Ma arrivo a dire che mi va bene qualunque shock, basta che sia tale, piuttosto che la solita marmellata di provvedimenti a pioggia finalizzati alla ricerca del consenso, anche se ammantati dietro l’idea (già abbondantemente dimostratasi fallimentare negli anni scorsi) del sostegno ai consumi. Perché la cosa più grave che ci può accadere è che la montagna di debito accumulata pre-Covid, pericolosa non solo per la sua dimensione rispetto al pil (134%) ma soprattutto perché non ha generato crescita, essendo soldi usati solo per spesa corrente, s’ingrandisca a dismisura – se fosse vero, e in parte lo è, che all’Italia servono 1000-1500 miliardi, significherebbe aggiungere intorno alla metà dell’attuale indebitamento (2430 miliardi) arrivando tra i 3500 e i 4mila miliardi – anche in questo caso senza produrre una crescita proporzionata alle risorse impiegate. A quel punto la deriva argentina non ce la toglie nessuno. Certo, l’Europa non ha interesse a farci fallire – secondo il classico “too big to fail” – ma, come dimostra la sentenza della Corte Costituzionale tedesca, la Bce non potrà indefinitamente sostenere un paese incapace di darsi una regolata, non fosse altro perché ogni governo continentale ha la sua opinione pubblica a cui rispondere e i suoi populisti che premono alle porte (mentre noi li abbiamo già promossi al governo e alla leadership dell’opposizione).

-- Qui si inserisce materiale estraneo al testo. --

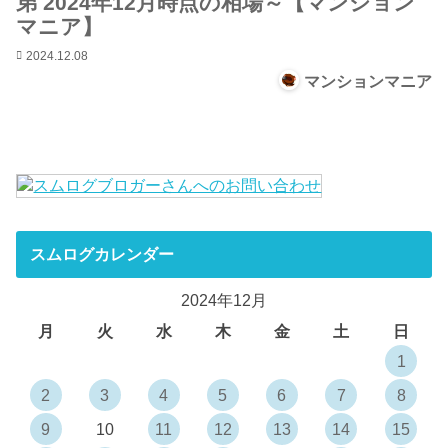
弟 2024年12月時点の相場～【マンション
マニア】
2024.12.08
マンションマニア
スムログカレンダー
2024年12月
月
火
水
木
金
土
日
1
2
3
4
5
6
7
8
9
10
11
12
13
14
15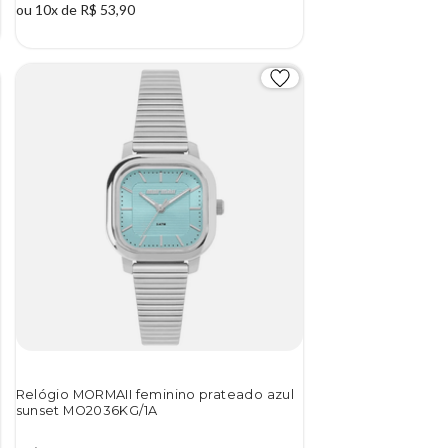
ou 10x de R$ 53,90
Relógio MORMAII feminino prateado azul
sunset MO2036KG/1A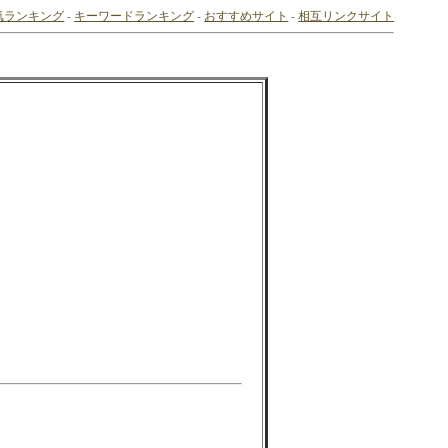
気ランキング
-
キーワードランキング
-
おすすめサイト
-
相互リンクサイト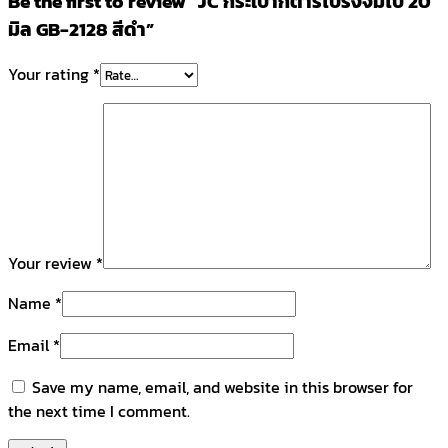
Be the first to review “JC กระเป๋ากีตาร์โปร่งจัมโบ้ 20
มิล GB-2128 สีดำ”
Your rating
*
Your review
*
Name
*
Email
*
Save my name, email, and website in this browser for
the next time I comment.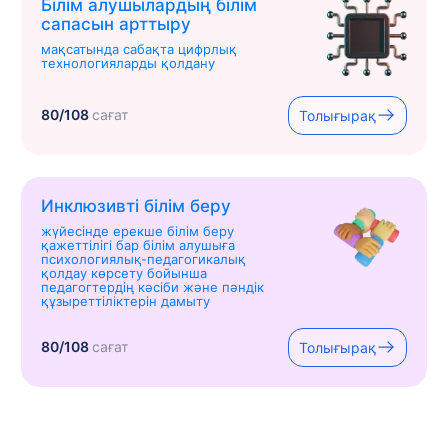
Білім алушылардың білім
сапасын арттыру
мақсатында сабақта цифрлық
технологияларды қолдану
80/108
сағат
Толығырақ
Инклюзивті білім беру
жүйесінде ерекше білім беру
қажеттілігі бар білім алушыға
психологиялық-педагогикалық
қолдау көрсету бойынша
педагогтердің кәсіби және пәндік
құзыреттіліктерін дамыту
80/108
сағат
Толығырақ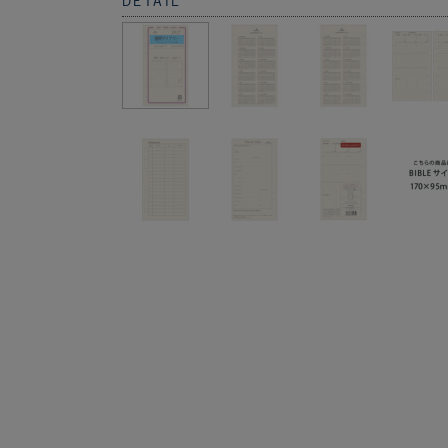
DETAIL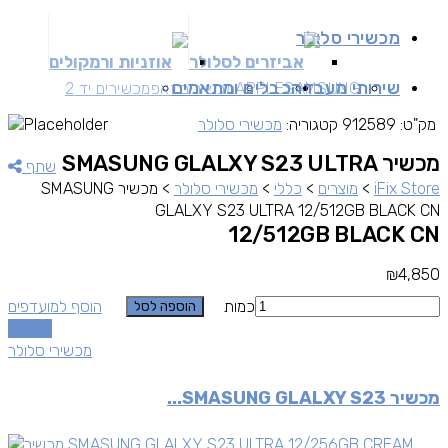
מכשירי סלולר
אביזרים לסלולר
אוזניות ורמקולים
שירותי מעבדה
כבלים ומתאמים
SAMSUNG
APPLE
מכשירים זאפ
מכשירים יד 2
מק"ט:
912589
קטגוריה:
מכשירי סלולר
מכשיר SMASUNG GLALXY S23 ULTRA
שתף
iFix Store
>
מוצרים
>
כללי
>
מכשירי סלולר
>
מכשיר SMASUNG
GLALXY S23 ULTRA 12/512GB BLACK CN
12/512GB BLACK CN
₪
4,850
כמות
הוסף למועדפים
הוספה לסל
השוואה
מכשירי סלולר
מכשיר SMASUNG GLALXY S23...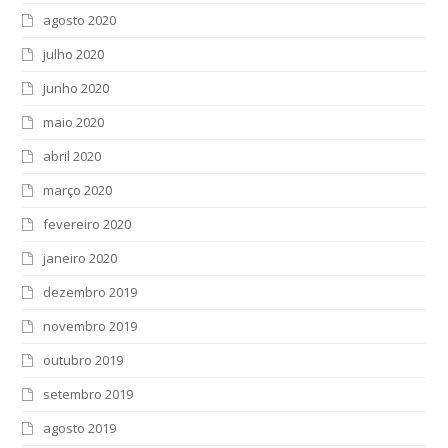
agosto 2020
julho 2020
junho 2020
maio 2020
abril 2020
março 2020
fevereiro 2020
janeiro 2020
dezembro 2019
novembro 2019
outubro 2019
setembro 2019
agosto 2019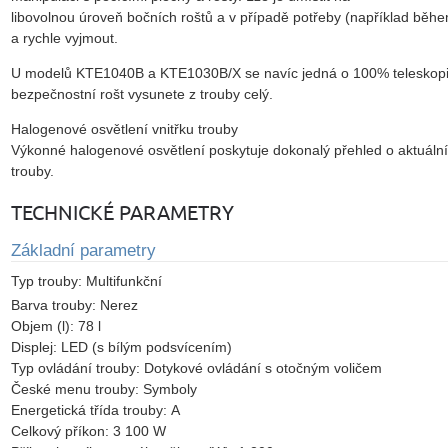
libovolnou úroveň bočních roštů a v případě potřeby (například běhe
a rychle vyjmout.
U modelů KTE1040B a KTE1030B/X se navíc jedná o 100% teleskopic
bezpečnostní rošt vysunete z trouby celý.
Halogenové osvětlení vnitřku trouby
Výkonné halogenové osvětlení poskytuje dokonalý přehled o aktuální
trouby.
TECHNICKÉ PARAMETRY
Základní parametry
Typ trouby:
Multifunkční
Barva trouby:
Nerez
Objem (l):
78 l
Displej:
LED (s bílým podsvícením)
Typ ovládání trouby:
Dotykové ovládání s otočným voličem
České menu trouby:
Symboly
Energetická třída trouby:
A
Celkový příkon:
3 100 W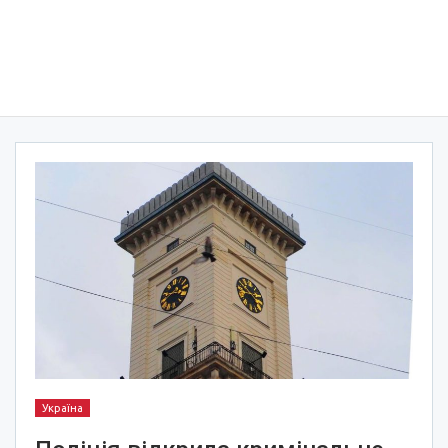
Україна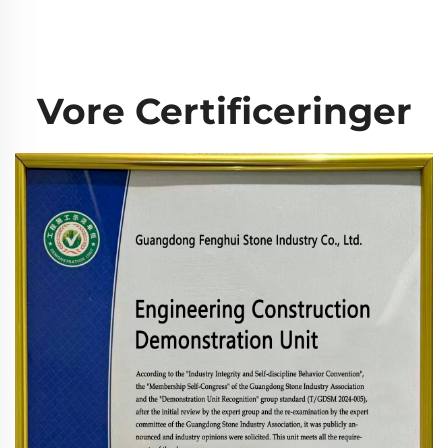
Vore Certificeringer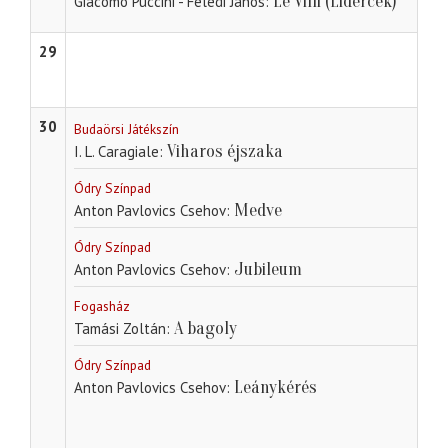
Le Villi (Lidércek)
Giacomo Puccini - Feledi János
29
30
Budaörsi Játékszín
Viharos éjszaka
I. L. Caragiale
Ódry Színpad
Medve
Anton Pavlovics Csehov
Ódry Színpad
Jubileum
Anton Pavlovics Csehov
Fogasház
A bagoly
Tamási Zoltán
Ódry Színpad
Leánykérés
Anton Pavlovics Csehov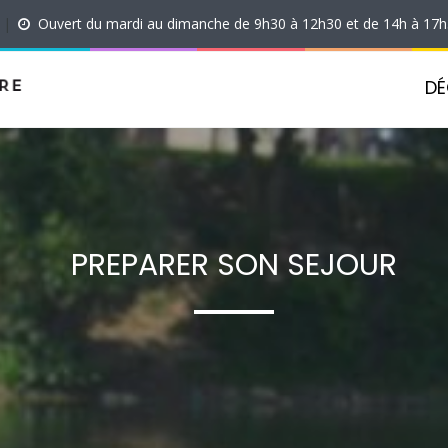
|
Ouvert du mardi au dimanche de 9h30 à 12h30 et de 14h à 17
DÉ
PREPARER SON SEJOUR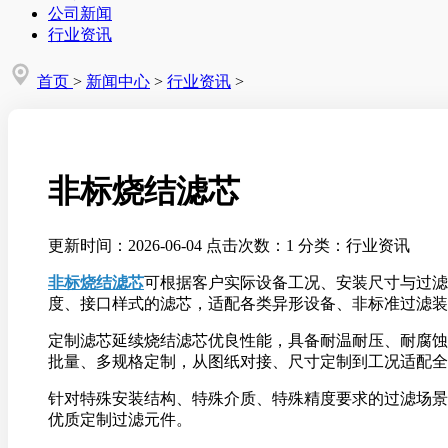
公司新闻
行业资讯
首页
>
新闻中心
>
行业资讯
>
非标烧结滤芯
更新时间：2026-06-04
点击次数：1
分类：行业资讯
非标烧结滤芯
可根据客户实际设备工况、安装尺寸与过滤
度、接口样式的滤芯，适配各类异形设备、非标准过滤装
定制滤芯延续烧结滤芯优良性能，具备耐温耐压、耐腐蚀
批量、多规格定制，从图纸对接、尺寸定制到工况适配全
针对特殊安装结构、特殊介质、特殊精度要求的过滤场景
优质定制过滤元件。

Siamo consapevoli, noi italiani, che questa è la situazione in cui siamo e questi sono i pericoli che incombono sulla nostra testa, e già nei prossimi decisivi mesi? Siamo consapevoli che questa volta la portata della crisi non ci consentirà di metterci le solite pezze, ma che il Paese va ripensato da capo a piedi e rivoltato come un calzino? Almeno lo sono gli imprenditori e i loro dipendenti e i milioni di lavoratori autonomi, cioè coloro che finora hanno sorretto l’Italia evitandole il crash? Guardate che la consapevolezza serve ora, non quando la frittata sarà fatta.